What to expect in a Lactation Consultant (IBCLC) Home Visit

Fixing breastfeeding problems is a process.  Sometimes it is a simple position adjustment that allows a deeper latch, sometimes there is a problem that will take deeper assessment, care, patience and time. 

Before your visit:

-Fill out your online questions/consent forms through the MilkNotes platform you will get a invite to.

-Make a list of ALL questions you have for me.
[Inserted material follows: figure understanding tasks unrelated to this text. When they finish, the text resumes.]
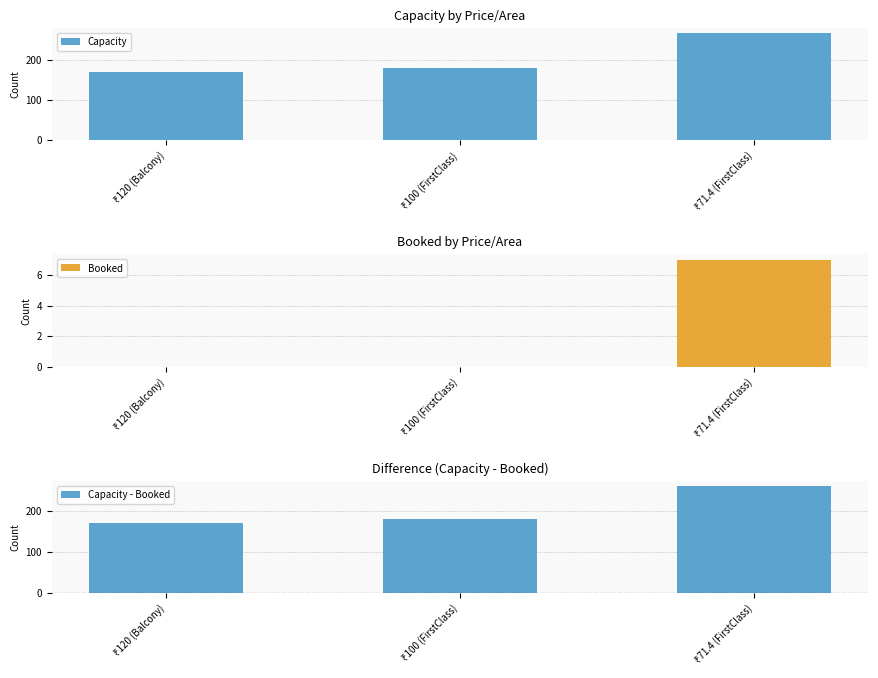

What is the sum of the Capacity - Booked values at ₹100 (FirstClass) and ₹120 (Balcony)?

350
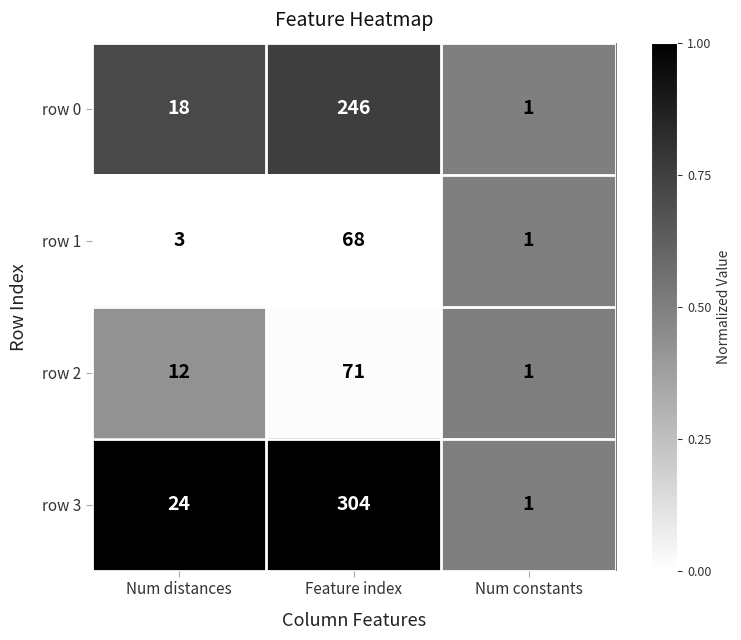

The value of row 1 at Feature index is 68. True or false?

True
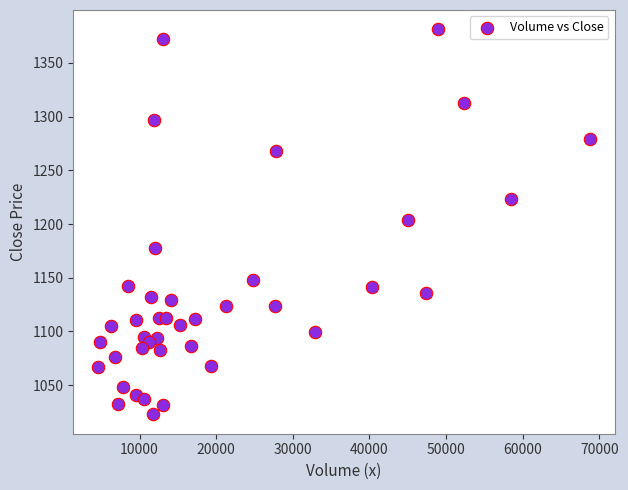

What is the range of Y values (max minus min)?

358.8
You can email these to me if you wish (and have time to).

-Have any equipment you need help with out (pillows, pumps, bottles etc), so we can look at them together.
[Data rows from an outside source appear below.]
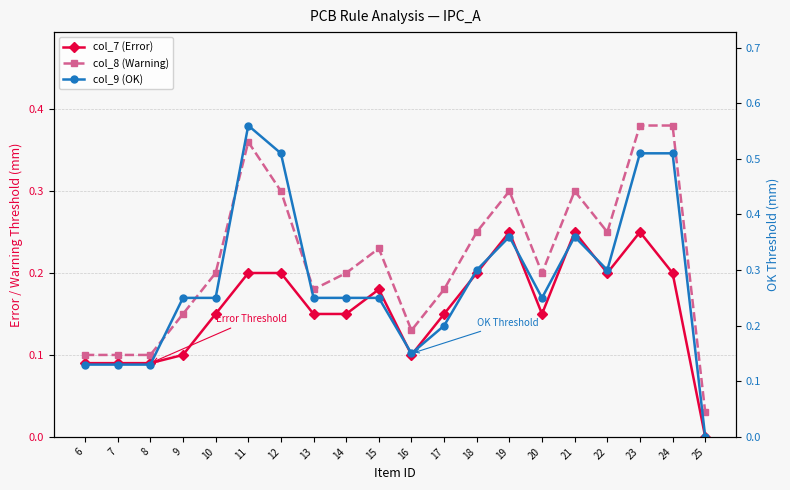

The value of col_8 (Warning) at 25 is 0.0. True or false?

False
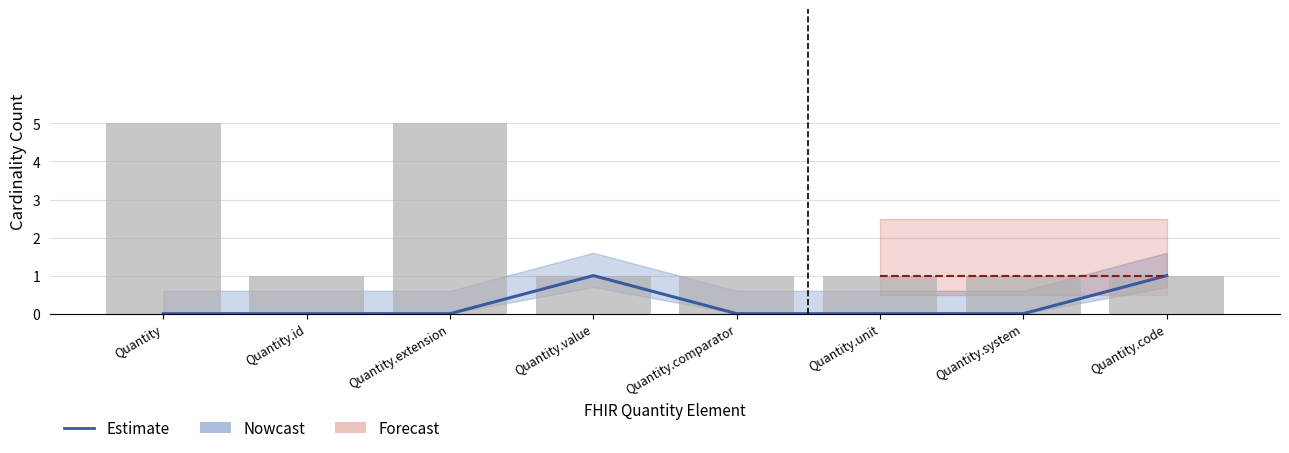

What is the value of the 4th bar from the left?

1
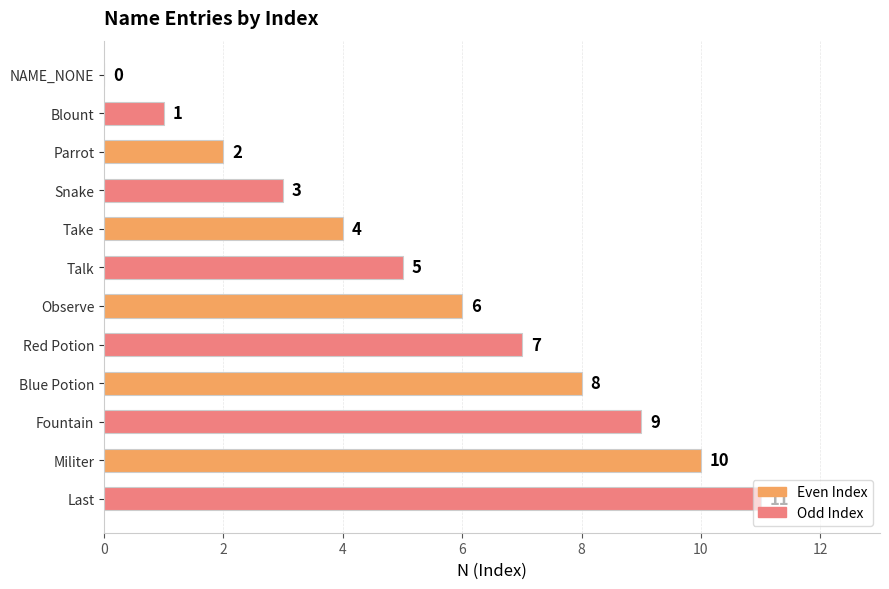

Is it true that the value at Observe is 10?

False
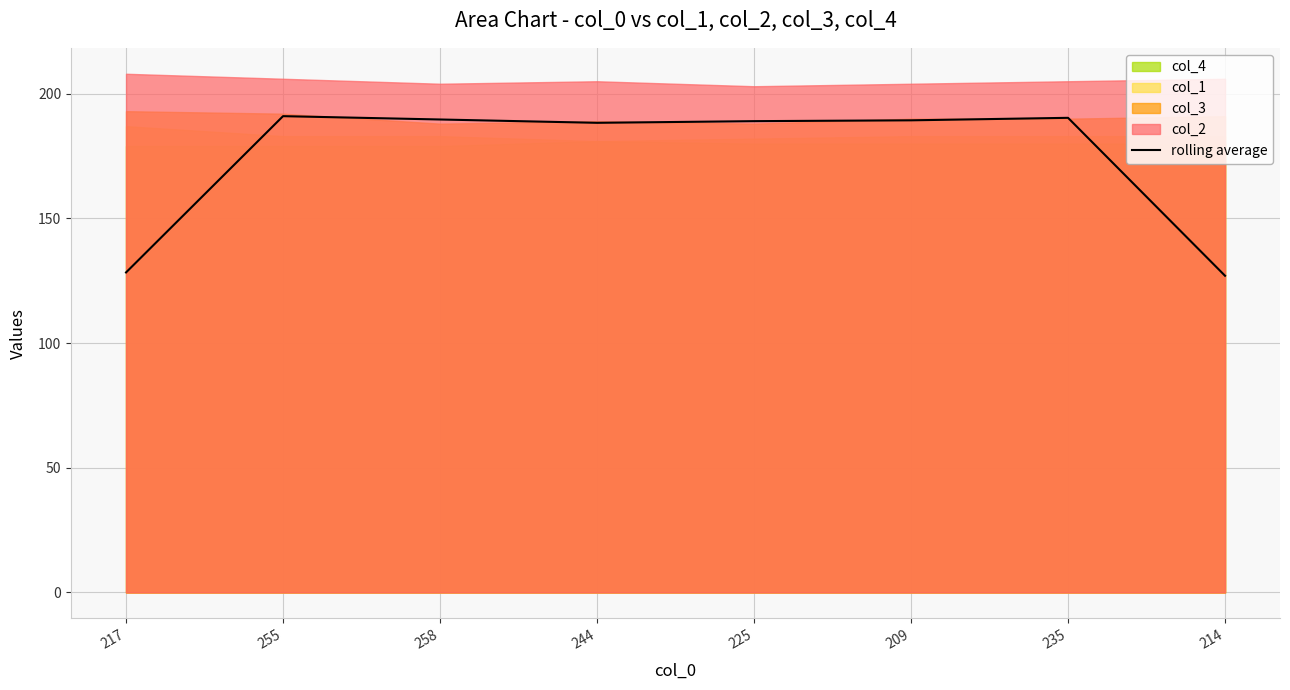

What is the lowest value of the rolling average series?

127.0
-I want you to be comfortable, so we can go into any room you normally feed in.

-Do not clean/tidy your house for me (ok I won’t say no to a cuppa if someone else is putting the kettle on).
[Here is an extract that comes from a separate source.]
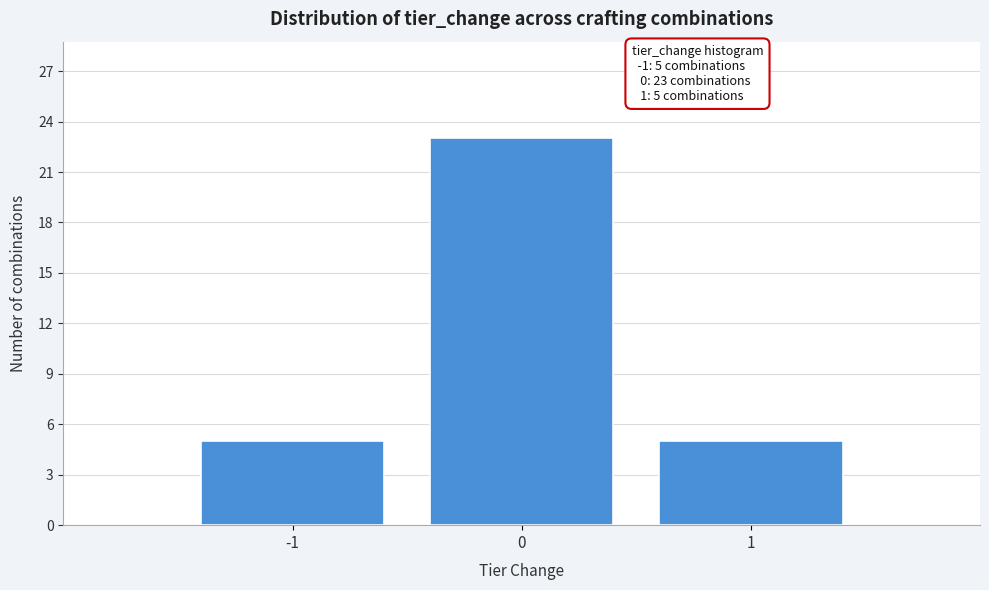

Reading left to right, list all the values displayed in this chart.

-1=5	0=23	1=5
– I want to see your baby feed, so try (ok I know) not to feed within the hour before my visit, so when I come your bub will eat whilst I am there for a proper assessment.

-We need to be able to chat freely without distractions and focus on you and your baby, so whilst I love older siblings if you feel that might be a challenge please organize an activity or distraction for them during our visit.

-I love pets (mad doggo person), but they can sometimes get a little territorial over you and your new baby as a stranger walks in, so please organize a space for them should you be concerned.

-Partners/other family members more than welcome.

During your visit

-I will wash my hands before we continue our consult, or before I touch you or your baby.

-Unless your bub is super hangry, we will sit firstly and go through your intake form, history, challenges and concerns.

-If possible before your baby feeds I will put gloves on and perform a oral examination and check oral function of your baby.  I am looking for normal muscle structure, neurological function, anatomy and development that is age appropriate for your baby.

-Then when your baby is ready to feed I will observe your feeding in whatever manner and position you use most frequently.

-I will also look at your nipples before and after the feed as part of my assessment of the feed.

-I may need to touch your breast to assist with improved positioning, BUT I will only do what is necessary and will always ASK for your consent first before I touch you, your breasts and your baby.

After Your Visit

-I will email you your outcome of assessment, plan of action for your identified feeding goals.

-I will email if required to your current health care provider (at your request).

-You have support for 1 week in a postnatal consult, and depending on what assessment and outcome is required I often touch base day 3, day 5 and 1 week after consult via email to check how you are doing.

-If I don’t hear from you I will assume all is ok.